Hier kommen Schneesportler mit Sonnenkraft auf den Berg
Mit dem Beginn der Wintersportsaison stellen wir zwei Seilbahnanlagen vor, die komplett mit Photovoltaik versorgt werden und auch noch überschüssige Elektrizität liefern.
Mit dem Beginn der Wintersportsaison stellen wir zwei Seilbahnanlagen vor, die komplett mit Photovoltaik versorgt werden und auch noch überschüssige Elektrizität liefern.
Verfasst von Leonid Leiva
Der Solarskilift im bündnerischen Tenna und die Gondelbahn Gamplüt im Toggenburg machen als Paradebeispiele vor, wie Schneespass mit Umweltschutz vereinbar ist.
Nach den ersten Schneefällen ist die Wintersportsaison in der Schweiz eingeläutet. Also nichts wie hoch hinauf auf den Berg, denken nun die begeisterten Ski- und Snowboardfahrer*innen. Doch wie viel Energie kostet der Winterspass?
Gemäss Statistiken des Vereins Seilbahnen Schweiz verursacht jeder Gast eines Skiortes pro Tag einen durchschnittlichen Stromverbrauch von 5.3 Kilowattstunden(kWh). Auf das gesamte Jahr hochgerechnet ergibt das für alle Seilbahnbetriebe der Schweiz einen Elektrizitätskonsum von 183 Gigawattstunden, so viel wie alle Restaurants und Hotels der Stadt Zürich an Strom verbrauchen. Circa 55 Prozent davon gehen auf das Konto der Transportanlagen selbst, während die künstliche Beschneiung mit 32 Prozent zu Buche schlägt und Dienstleistungen wie Gastrobetriebe die restlichen dreizehn Prozent beanspruchen.
Dass Seilbahnen aber nicht nur Stromfresser, sondern gar Nettoproduzenten von erneuerbarer, sauberer Elektrizität sein können, zeigen zwei vorbildliche Anlagen in der Schweiz: ein Skilift im Safiental und eine Gondelbahn im Toggenburg. Sie sind beide weltweit die einzigen ihrer Art, die vollständig mit Solarstrom betrieben werden.

> **Übungsdaten**
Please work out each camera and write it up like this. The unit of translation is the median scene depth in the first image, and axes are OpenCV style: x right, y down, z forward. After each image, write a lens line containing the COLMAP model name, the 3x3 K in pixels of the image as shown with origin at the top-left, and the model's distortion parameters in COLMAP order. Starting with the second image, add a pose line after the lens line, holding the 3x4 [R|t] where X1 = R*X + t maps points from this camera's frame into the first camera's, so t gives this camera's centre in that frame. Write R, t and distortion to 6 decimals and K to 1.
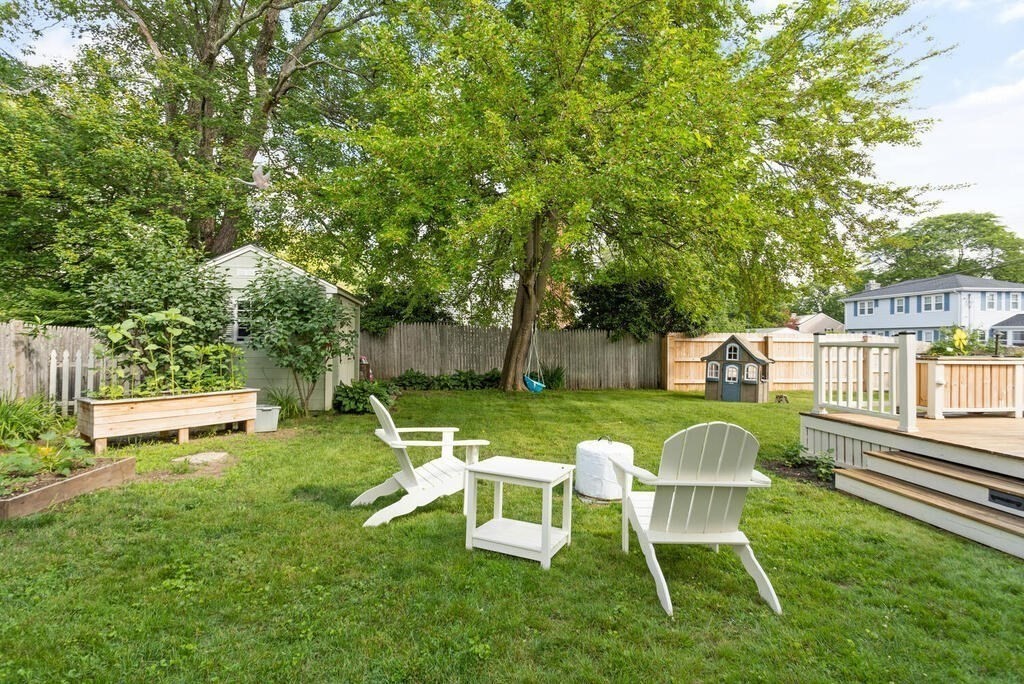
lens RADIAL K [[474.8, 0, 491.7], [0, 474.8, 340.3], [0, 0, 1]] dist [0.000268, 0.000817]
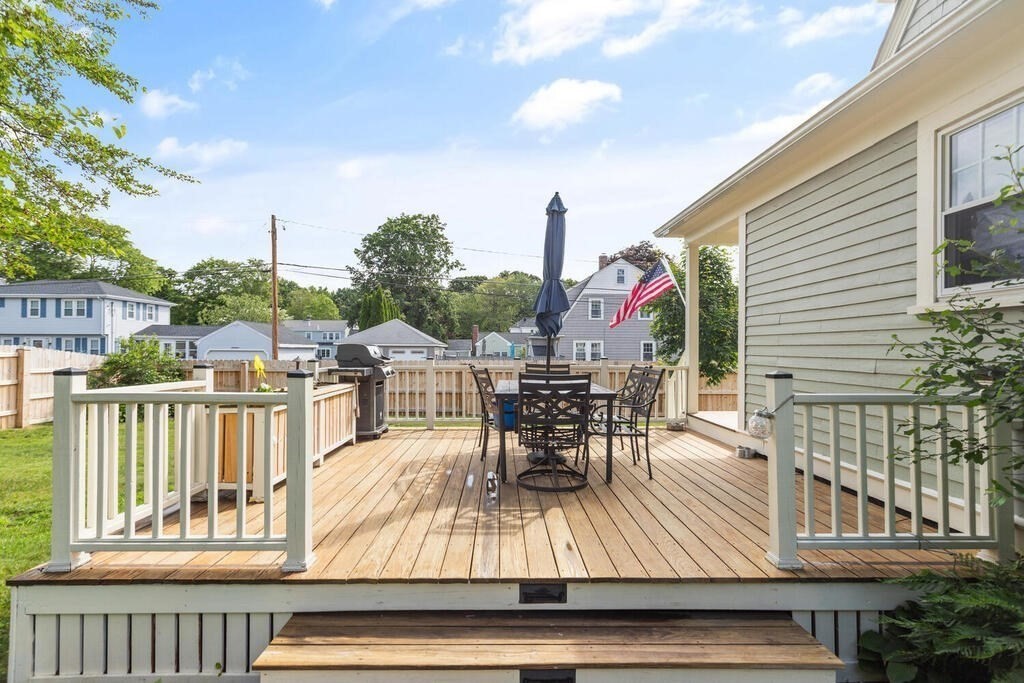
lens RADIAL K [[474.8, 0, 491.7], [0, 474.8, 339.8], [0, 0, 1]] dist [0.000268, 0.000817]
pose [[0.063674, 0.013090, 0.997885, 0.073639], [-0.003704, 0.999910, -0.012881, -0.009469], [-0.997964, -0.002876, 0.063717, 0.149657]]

> **Aufgabe**
Welcher Anteil des Stromverbrauchs der Schweizer Seilbahnbetriebe entfällt laut Dokumenttext auf die künstliche Beschneiung? Stütze dich dabei allein auf den Dokumenttext und nicht auf die Auflistung.

> **Lösung der Aufgabe**
32 Prozent.